_To-do item_: Where the line with "Jewellers in Earlville →" appears below, start writing out lines exactly, and finish with the line with "Frequently asked questions", which is included; write out nothing else.

*-*-*

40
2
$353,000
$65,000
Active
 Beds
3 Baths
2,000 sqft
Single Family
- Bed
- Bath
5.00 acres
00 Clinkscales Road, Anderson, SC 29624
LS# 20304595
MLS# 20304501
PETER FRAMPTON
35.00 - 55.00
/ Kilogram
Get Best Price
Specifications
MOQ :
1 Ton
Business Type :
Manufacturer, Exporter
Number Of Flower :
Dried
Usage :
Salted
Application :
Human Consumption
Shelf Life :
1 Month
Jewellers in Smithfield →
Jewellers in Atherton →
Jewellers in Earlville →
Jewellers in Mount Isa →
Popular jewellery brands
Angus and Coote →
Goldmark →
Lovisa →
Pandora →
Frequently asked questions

*-*-*

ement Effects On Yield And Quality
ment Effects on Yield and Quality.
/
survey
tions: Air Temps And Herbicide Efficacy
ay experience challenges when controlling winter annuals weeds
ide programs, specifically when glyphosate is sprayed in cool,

*-*-*

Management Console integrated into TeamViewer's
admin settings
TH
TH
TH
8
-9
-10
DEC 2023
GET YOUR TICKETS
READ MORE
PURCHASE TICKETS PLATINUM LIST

*-*-*

_Problem solution_:
Jewellers in Earlville →
Jewellers in Mount Isa →
Popular jewellery brands
Angus and Coote →
Goldmark →
Lovisa →
Pandora →
Frequently asked questions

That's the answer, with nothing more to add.